> [Exercise goal]:
Reproduce the entries shown below only from the line with "Figure 5. Expression" down to the line with "Figure 7. k", keeping both end lines and copying each one exactly.

== Segment start ==

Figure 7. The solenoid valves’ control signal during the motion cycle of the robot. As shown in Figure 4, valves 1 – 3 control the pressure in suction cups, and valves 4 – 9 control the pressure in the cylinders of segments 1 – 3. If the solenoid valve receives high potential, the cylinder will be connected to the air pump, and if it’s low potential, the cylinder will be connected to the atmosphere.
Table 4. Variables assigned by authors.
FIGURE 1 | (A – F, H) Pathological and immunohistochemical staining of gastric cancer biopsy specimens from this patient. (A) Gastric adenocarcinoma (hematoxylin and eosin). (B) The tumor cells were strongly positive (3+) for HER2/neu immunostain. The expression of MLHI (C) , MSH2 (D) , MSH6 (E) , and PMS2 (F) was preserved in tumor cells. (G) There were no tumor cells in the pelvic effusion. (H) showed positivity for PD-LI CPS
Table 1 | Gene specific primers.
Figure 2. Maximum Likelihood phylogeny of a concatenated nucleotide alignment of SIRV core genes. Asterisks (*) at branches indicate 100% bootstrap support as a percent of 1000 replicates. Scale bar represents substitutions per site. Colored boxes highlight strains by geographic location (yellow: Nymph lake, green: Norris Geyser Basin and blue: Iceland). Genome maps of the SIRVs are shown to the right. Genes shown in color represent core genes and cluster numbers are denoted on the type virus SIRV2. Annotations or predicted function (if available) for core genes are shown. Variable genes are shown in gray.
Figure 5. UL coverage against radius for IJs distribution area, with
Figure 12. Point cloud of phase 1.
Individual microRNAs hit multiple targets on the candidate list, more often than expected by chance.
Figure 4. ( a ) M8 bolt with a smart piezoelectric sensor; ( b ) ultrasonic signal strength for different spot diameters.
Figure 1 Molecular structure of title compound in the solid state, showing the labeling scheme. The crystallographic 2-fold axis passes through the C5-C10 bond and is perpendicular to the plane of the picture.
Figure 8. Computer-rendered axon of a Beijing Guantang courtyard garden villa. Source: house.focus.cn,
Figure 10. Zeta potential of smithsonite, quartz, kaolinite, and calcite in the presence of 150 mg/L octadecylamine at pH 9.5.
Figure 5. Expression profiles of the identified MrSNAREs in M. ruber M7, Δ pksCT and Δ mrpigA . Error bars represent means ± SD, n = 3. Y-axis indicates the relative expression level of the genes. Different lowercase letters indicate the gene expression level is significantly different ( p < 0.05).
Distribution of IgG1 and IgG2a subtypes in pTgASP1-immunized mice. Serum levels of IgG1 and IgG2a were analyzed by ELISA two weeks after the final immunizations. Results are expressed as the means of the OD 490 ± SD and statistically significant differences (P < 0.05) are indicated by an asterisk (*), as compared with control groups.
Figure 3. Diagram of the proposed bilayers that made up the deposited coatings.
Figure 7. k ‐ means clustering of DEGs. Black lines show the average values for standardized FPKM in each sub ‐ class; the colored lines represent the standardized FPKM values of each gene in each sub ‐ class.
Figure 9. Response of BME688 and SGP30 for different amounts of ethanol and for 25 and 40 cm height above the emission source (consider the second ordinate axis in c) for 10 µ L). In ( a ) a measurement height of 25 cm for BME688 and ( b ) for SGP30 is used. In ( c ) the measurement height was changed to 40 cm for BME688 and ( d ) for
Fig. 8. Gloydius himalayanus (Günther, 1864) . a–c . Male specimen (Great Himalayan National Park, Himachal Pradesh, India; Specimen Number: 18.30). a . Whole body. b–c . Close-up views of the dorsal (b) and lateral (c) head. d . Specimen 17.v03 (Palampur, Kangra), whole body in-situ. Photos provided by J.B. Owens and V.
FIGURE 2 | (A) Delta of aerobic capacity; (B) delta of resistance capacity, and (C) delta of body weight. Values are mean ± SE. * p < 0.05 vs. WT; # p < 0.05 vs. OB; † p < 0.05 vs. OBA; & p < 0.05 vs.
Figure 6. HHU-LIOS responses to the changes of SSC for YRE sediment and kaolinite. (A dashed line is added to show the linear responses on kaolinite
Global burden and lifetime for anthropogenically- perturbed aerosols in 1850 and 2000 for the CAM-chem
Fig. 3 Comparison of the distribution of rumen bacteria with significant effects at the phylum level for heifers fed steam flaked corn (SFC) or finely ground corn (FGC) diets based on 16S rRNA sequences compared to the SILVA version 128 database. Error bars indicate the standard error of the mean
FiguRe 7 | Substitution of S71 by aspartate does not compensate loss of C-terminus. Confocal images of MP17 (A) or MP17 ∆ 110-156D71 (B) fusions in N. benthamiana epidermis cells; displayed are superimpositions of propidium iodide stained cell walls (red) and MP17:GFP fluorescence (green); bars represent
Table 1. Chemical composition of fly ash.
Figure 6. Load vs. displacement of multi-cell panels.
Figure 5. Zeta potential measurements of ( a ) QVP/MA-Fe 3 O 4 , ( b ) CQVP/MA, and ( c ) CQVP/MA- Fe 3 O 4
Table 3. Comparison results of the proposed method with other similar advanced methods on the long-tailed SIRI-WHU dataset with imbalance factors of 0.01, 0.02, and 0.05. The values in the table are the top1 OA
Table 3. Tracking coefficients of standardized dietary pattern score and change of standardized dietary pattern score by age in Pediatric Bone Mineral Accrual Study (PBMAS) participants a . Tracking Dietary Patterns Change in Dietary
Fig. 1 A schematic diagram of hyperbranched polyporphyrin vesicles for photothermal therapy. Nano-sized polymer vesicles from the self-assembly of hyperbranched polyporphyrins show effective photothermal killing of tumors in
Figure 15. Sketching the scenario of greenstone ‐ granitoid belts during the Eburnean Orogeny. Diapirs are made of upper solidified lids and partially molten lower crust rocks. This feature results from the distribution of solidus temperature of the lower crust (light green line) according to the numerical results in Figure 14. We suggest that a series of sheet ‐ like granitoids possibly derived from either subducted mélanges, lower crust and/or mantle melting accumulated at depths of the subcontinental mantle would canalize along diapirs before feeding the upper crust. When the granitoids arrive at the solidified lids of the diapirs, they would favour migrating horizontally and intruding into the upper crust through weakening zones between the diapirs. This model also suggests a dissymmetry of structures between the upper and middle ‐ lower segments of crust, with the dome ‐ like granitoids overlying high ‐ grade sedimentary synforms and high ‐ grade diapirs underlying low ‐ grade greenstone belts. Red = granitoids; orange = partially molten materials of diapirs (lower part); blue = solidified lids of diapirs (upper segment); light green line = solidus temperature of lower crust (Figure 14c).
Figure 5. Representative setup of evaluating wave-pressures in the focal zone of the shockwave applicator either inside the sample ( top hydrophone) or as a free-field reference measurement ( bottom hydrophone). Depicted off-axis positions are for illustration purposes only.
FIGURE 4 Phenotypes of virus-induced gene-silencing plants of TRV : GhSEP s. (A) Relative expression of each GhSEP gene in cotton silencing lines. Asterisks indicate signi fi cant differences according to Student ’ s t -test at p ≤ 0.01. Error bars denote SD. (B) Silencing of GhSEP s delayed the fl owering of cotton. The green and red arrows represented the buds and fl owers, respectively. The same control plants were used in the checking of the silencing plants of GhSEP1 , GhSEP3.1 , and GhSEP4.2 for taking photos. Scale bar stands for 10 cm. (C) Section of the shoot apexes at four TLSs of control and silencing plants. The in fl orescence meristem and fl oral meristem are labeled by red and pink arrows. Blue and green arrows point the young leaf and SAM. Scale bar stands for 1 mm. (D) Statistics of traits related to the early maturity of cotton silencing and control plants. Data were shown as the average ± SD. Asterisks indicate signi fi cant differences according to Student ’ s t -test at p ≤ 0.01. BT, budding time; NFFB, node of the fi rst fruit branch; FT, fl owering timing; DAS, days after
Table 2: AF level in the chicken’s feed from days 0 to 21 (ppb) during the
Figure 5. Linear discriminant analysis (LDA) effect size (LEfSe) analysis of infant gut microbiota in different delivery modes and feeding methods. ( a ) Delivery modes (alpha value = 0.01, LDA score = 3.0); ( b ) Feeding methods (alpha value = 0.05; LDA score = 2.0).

== Segment end ==

> [Answer box]:
Figure 5. Expression profiles of the identified MrSNAREs in M. ruber M7, Δ pksCT and Δ mrpigA . Error bars represent means ± SD, n = 3. Y-axis indicates the relative expression level of the genes. Different lowercase letters indicate the gene expression level is significantly different ( p < 0.05).
Distribution of IgG1 and IgG2a subtypes in pTgASP1-immunized mice. Serum levels of IgG1 and IgG2a were analyzed by ELISA two weeks after the final immunizations. Results are expressed as the means of the OD 490 ± SD and statistically significant differences (P < 0.05) are indicated by an asterisk (*), as compared with control groups.
Figure 3. Diagram of the proposed bilayers that made up the deposited coatings.
Figure 7. k ‐ means clustering of DEGs. Black lines show the average values for standardized FPKM in each sub ‐ class; the colored lines represent the standardized FPKM values of each gene in each sub ‐ class.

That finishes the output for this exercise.